Convert the lines of the listing below into a numbered list, omitting any blank lines. Do not include the pictures in your answer.

**Recorded data:**

++++

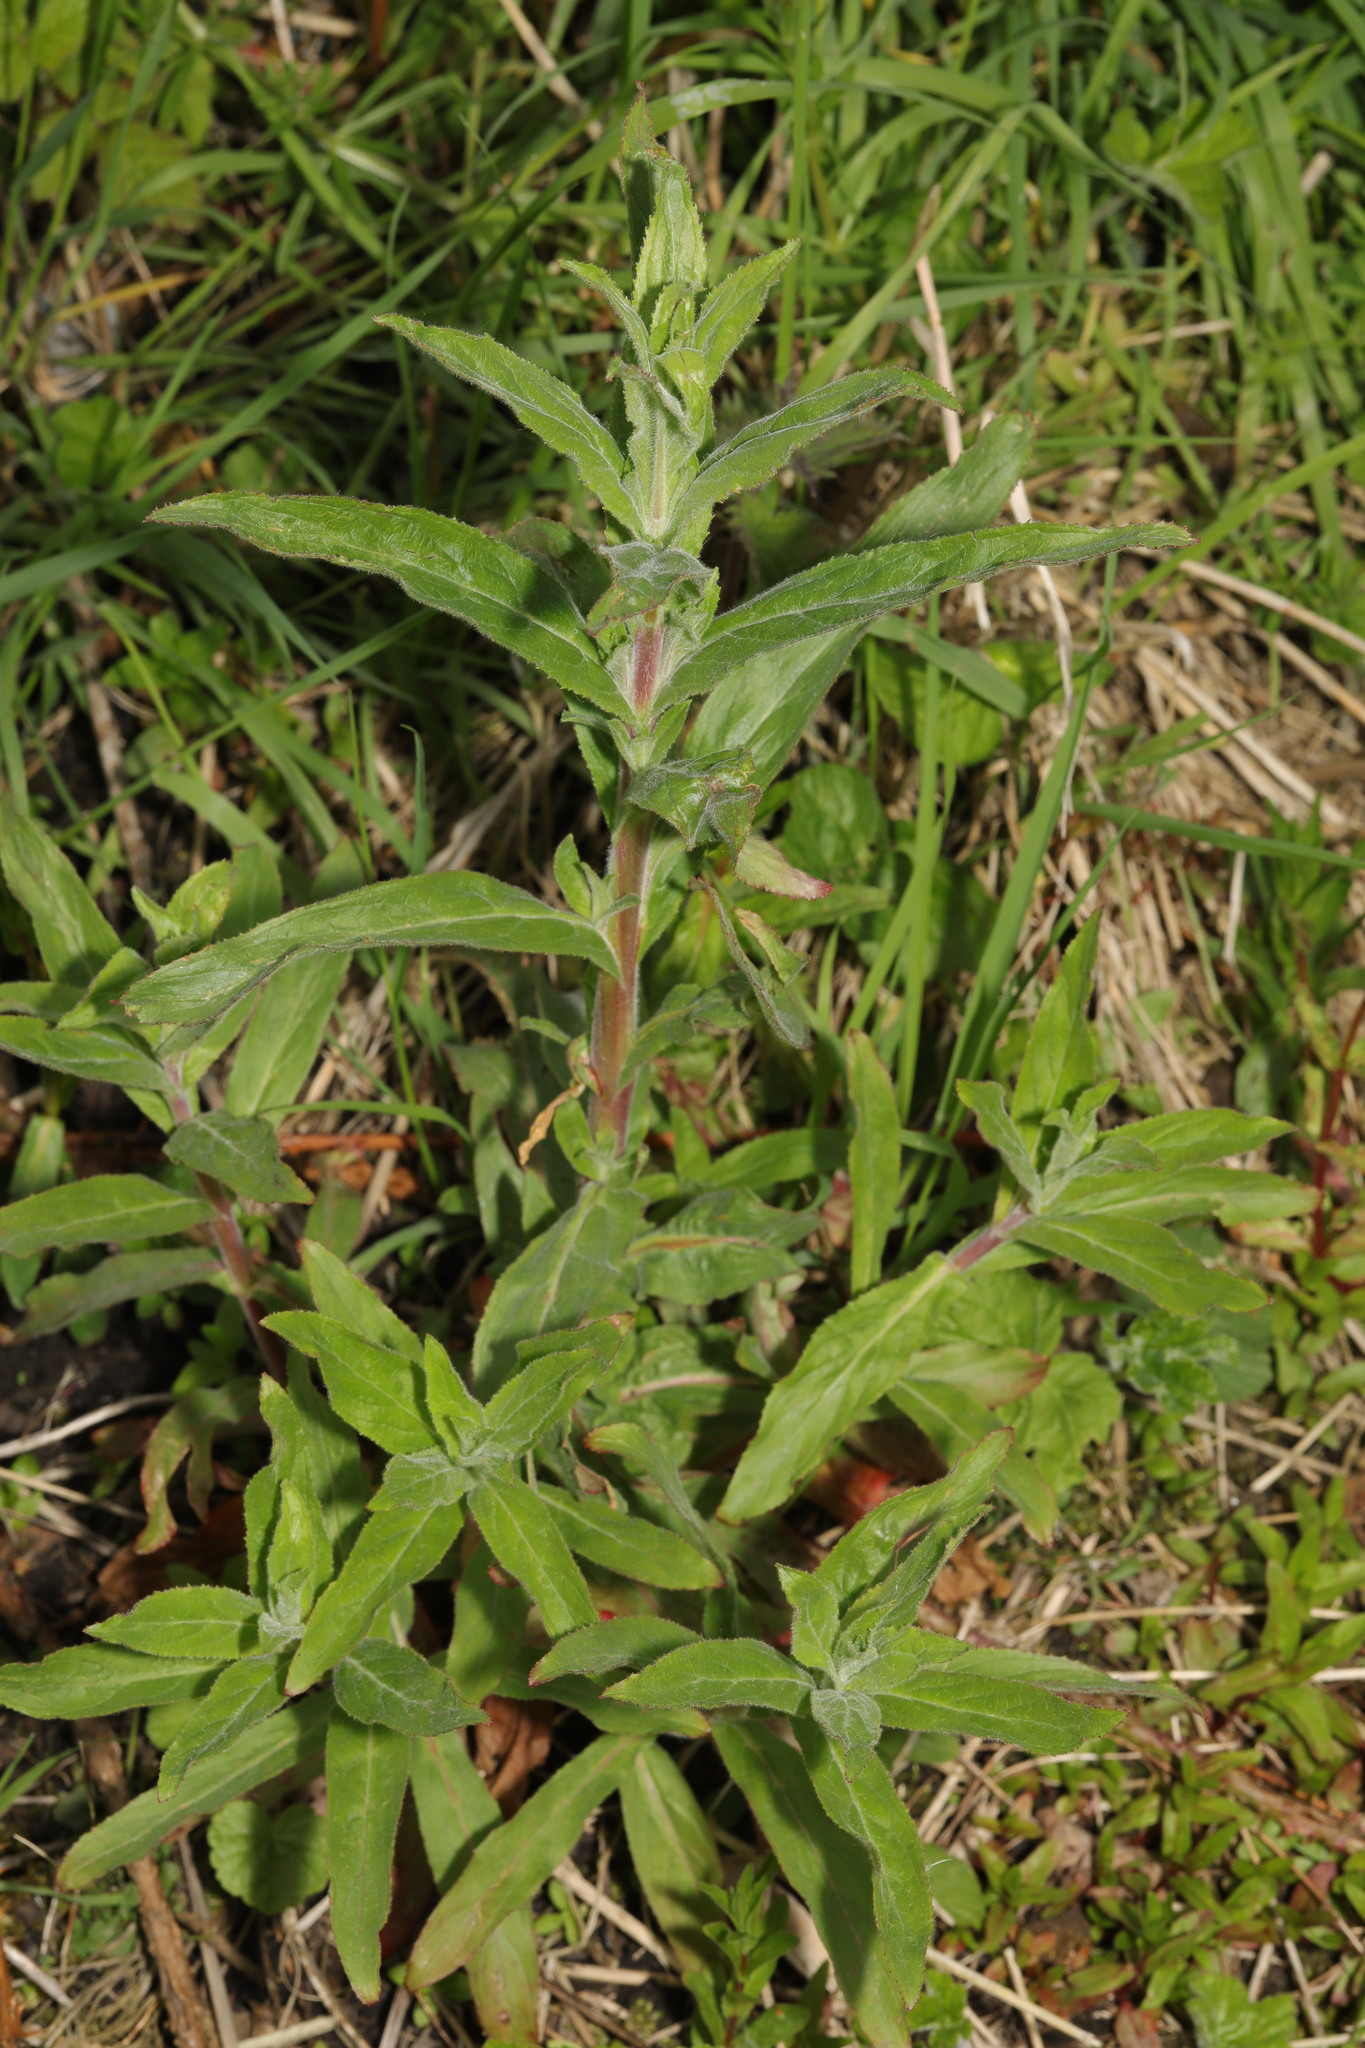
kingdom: Plantae
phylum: Tracheophyta
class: Magnoliopsida
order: Myrtales
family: Onagraceae
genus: Epilobium
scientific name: Epilobium hirsutum
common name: Great willowherb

++++

**Written reply:**
1. kingdom: Plantae
2. phylum: Tracheophyta
3. class: Magnoliopsida
4. order: Myrtales
5. family: Onagraceae
6. genus: Epilobium
7. scientific name: Epilobium hirsutum
8. common name: Great willowherb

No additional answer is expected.